Hello:)
as part of deploying an app that previously ran directly on emr to databricks, we are running experiments using LTS 9.1, and getting the following error:
PythonException: An exception was thrown from a UDF: 'pyspark.serializers.SerializationError: Caused by Traceback (most recent call last):
File "/databricks/spark/python/pyspark/serializers.py", line 165, in _read_with_length
return self.loads(obj)
File "/databricks/spark/python/pyspark/serializers.py", line 469, in loads
return pickle.loads(obj, encoding=encoding)
File "<frozen importlib._bootstrap>", line 991, in _find_and_load
File "<frozen importlib._bootstrap>", line 975, in _find_and_load_unlocked
File "<frozen importlib._bootstrap>", line 671, in _load_unlocked
File "<frozen importlib._bootstrap_external>", line 844, in exec_module
File "<frozen importlib._bootstrap_external>", line 980, in get_code
File "<frozen importlib._bootstrap_external>", line 1038, in get_data
OSError: [Errno 78] Remote address changed'. Full traceback below:
Traceback (most recent call last):
File "/databricks/spark/python/pyspark/serializers.py", line 165, in _read_with_length
return self.loads(obj)
File "/databricks/spark/python/pyspark/serializers.py", line 469, in loads
return pickle.loads(obj, encoding=encoding)

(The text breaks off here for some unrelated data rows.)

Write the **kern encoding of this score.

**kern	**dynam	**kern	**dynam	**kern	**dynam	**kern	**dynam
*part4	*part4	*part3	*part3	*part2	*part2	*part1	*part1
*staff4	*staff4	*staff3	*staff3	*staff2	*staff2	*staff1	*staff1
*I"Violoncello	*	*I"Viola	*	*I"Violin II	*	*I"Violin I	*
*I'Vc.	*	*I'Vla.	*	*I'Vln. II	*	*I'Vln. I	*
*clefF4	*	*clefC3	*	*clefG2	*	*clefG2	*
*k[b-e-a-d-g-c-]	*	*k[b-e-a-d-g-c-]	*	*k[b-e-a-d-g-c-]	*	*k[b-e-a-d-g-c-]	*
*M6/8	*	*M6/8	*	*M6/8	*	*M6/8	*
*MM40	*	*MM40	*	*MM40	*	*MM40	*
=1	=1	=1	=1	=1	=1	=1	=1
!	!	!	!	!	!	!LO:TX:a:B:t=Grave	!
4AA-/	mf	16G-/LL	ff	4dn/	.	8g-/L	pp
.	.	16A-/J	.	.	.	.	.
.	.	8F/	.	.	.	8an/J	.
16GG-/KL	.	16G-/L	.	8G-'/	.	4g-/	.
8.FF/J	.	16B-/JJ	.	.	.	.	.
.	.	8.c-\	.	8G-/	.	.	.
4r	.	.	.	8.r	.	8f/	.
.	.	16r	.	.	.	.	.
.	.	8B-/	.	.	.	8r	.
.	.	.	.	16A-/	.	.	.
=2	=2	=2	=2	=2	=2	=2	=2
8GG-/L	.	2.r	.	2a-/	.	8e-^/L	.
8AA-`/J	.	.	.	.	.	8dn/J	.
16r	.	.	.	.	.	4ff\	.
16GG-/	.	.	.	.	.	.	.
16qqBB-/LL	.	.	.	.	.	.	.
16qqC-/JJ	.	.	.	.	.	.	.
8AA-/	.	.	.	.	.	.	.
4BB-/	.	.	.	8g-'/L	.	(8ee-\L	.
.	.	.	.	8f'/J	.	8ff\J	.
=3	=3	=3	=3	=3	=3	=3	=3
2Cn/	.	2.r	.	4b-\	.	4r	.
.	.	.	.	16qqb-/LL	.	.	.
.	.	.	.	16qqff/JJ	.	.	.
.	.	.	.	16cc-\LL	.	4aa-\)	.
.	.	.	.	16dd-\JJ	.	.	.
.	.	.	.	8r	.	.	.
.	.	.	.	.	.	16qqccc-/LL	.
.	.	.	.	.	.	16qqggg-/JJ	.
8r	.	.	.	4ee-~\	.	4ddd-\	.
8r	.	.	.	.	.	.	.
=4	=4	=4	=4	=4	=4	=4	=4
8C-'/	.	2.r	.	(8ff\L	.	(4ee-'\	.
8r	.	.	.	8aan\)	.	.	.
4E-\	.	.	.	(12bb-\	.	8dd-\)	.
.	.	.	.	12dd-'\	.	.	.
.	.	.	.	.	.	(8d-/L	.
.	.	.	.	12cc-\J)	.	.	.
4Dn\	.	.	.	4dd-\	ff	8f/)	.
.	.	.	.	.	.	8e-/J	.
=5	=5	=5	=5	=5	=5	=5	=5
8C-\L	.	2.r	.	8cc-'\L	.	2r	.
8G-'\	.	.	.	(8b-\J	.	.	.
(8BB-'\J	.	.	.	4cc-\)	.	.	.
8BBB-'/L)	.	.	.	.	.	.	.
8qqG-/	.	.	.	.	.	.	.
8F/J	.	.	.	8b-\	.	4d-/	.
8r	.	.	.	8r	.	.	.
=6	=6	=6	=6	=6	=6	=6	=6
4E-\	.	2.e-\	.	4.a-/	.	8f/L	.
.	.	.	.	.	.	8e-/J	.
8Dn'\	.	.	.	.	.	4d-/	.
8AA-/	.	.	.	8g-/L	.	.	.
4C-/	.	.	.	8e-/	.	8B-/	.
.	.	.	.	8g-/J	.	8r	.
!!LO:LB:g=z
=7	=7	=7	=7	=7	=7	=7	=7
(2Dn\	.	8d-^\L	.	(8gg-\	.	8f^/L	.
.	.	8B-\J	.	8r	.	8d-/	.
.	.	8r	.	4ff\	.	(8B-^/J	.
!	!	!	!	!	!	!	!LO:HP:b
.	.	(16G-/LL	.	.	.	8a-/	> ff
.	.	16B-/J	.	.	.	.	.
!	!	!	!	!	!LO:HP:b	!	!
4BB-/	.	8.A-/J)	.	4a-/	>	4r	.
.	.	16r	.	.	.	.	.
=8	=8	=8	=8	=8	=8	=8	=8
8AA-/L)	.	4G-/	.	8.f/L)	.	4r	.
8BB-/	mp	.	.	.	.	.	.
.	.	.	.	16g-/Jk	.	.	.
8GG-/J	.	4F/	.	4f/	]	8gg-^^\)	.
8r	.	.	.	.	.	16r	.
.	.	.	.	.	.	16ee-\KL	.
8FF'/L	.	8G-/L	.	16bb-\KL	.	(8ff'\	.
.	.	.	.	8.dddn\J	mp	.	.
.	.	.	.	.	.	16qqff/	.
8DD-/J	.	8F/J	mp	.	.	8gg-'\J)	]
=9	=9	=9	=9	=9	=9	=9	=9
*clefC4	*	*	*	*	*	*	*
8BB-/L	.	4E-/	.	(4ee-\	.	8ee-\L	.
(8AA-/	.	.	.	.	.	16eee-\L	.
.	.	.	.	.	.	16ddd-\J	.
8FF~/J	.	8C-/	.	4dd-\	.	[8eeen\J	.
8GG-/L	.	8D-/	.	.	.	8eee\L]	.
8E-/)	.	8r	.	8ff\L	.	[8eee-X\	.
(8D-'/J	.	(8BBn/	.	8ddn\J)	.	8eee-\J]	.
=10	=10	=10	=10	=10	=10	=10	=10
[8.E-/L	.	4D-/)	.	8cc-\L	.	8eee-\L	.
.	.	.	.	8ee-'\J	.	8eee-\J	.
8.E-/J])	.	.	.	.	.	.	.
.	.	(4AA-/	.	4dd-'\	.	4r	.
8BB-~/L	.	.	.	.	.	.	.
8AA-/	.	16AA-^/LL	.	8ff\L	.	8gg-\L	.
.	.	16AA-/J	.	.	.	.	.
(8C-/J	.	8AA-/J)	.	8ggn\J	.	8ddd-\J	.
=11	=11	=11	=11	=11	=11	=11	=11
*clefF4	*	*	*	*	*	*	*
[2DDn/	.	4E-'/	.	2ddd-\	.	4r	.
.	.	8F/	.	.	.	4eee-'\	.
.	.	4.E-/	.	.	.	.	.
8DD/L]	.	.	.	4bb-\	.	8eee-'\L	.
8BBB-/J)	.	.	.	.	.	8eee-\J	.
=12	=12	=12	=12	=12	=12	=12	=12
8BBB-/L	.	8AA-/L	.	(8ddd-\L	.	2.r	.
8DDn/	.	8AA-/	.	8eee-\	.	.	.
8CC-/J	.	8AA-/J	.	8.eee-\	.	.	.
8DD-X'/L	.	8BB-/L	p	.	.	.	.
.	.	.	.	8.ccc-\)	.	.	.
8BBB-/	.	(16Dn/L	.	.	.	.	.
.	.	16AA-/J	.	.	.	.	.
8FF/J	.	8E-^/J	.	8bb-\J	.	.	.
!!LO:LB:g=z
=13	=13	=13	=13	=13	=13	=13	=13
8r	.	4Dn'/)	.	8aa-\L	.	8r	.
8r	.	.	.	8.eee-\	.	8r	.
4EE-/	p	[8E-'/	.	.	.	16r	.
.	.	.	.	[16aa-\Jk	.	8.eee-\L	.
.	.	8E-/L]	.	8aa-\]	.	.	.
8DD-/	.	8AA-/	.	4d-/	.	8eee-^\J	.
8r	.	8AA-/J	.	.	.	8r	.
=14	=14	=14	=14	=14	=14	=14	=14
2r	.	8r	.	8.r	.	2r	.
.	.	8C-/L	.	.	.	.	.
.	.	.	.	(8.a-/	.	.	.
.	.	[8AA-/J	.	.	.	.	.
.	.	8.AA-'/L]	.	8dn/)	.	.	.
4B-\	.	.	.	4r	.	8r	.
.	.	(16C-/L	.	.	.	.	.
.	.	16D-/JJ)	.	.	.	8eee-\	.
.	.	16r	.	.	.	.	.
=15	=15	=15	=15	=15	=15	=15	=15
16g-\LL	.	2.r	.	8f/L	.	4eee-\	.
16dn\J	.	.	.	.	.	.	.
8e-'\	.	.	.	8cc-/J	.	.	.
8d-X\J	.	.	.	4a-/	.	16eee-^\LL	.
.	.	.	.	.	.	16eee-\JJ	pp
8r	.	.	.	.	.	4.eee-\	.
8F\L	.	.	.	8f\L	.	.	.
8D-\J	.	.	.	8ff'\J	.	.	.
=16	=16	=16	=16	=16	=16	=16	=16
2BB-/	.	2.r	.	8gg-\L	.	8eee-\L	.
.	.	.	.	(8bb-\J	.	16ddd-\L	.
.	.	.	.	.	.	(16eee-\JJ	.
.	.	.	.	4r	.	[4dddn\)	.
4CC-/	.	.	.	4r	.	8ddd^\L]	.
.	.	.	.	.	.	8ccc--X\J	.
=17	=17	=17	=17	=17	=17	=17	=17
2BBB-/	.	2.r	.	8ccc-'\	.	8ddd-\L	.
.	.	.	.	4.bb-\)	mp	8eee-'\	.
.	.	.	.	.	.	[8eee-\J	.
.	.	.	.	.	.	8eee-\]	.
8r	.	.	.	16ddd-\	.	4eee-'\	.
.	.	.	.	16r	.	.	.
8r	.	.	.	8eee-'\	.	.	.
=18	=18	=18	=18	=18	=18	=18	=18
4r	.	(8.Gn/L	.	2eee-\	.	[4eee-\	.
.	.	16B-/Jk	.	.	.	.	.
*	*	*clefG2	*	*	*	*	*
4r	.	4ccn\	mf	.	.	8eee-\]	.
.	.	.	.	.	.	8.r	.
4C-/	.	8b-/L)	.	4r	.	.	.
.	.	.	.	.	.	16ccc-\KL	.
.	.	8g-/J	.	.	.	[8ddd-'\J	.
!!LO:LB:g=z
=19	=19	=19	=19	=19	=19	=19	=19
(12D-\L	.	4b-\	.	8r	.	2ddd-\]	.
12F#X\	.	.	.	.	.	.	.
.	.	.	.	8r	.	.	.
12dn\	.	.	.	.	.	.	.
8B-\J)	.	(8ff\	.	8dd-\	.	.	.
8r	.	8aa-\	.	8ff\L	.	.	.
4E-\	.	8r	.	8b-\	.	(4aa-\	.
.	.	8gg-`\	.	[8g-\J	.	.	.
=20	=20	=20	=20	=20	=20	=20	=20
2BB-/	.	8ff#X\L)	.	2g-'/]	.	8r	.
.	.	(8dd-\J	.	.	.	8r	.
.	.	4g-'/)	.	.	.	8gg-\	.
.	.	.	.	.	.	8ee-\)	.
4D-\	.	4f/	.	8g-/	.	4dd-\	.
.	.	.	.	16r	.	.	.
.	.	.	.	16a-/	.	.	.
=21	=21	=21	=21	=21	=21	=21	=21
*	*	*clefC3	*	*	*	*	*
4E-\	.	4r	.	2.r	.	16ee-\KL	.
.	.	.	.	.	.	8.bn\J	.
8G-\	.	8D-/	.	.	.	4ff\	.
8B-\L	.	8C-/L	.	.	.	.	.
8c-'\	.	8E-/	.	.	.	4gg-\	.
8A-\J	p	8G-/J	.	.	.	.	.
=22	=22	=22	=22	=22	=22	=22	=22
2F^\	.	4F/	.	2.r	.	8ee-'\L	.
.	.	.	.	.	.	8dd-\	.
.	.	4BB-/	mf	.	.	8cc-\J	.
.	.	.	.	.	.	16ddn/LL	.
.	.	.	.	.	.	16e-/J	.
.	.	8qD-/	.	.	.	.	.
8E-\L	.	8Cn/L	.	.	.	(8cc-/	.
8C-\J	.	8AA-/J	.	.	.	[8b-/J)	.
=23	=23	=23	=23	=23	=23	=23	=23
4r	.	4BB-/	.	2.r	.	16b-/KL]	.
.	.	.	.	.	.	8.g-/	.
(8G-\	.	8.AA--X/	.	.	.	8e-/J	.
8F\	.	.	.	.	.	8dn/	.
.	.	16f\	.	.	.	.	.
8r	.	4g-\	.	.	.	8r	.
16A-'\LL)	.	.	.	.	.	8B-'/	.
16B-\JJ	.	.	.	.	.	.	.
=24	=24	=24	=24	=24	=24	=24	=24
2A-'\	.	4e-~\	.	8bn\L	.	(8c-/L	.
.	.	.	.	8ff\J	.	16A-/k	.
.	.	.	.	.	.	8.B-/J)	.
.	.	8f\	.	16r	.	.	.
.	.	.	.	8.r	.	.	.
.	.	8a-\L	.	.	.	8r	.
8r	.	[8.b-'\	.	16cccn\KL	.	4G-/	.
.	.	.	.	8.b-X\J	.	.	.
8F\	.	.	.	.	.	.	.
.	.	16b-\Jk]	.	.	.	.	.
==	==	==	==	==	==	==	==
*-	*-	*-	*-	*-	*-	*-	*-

File "<frozen importlib._bootstrap>", line 991, in _find_and_load
File "<frozen importlib._bootstrap>", line 975, in _find_and_load_unlocked
File "<frozen importlib._bootstrap>", line 671, in _load_unlocked
File "<frozen importlib._bootstrap_external>", line 844, in exec_module
File "<frozen importlib._bootstrap_external>", line 980, in get_code
File "<frozen importlib._bootstrap_external>", line 1038, in get_data
OSError: [Errno 78] Remote address changed
the same udf works in emr, and is part of the codebase that databricks uses as git source,
did anyone encounter this error?
Would appreciate any advice in troubleshooting it, Thanks!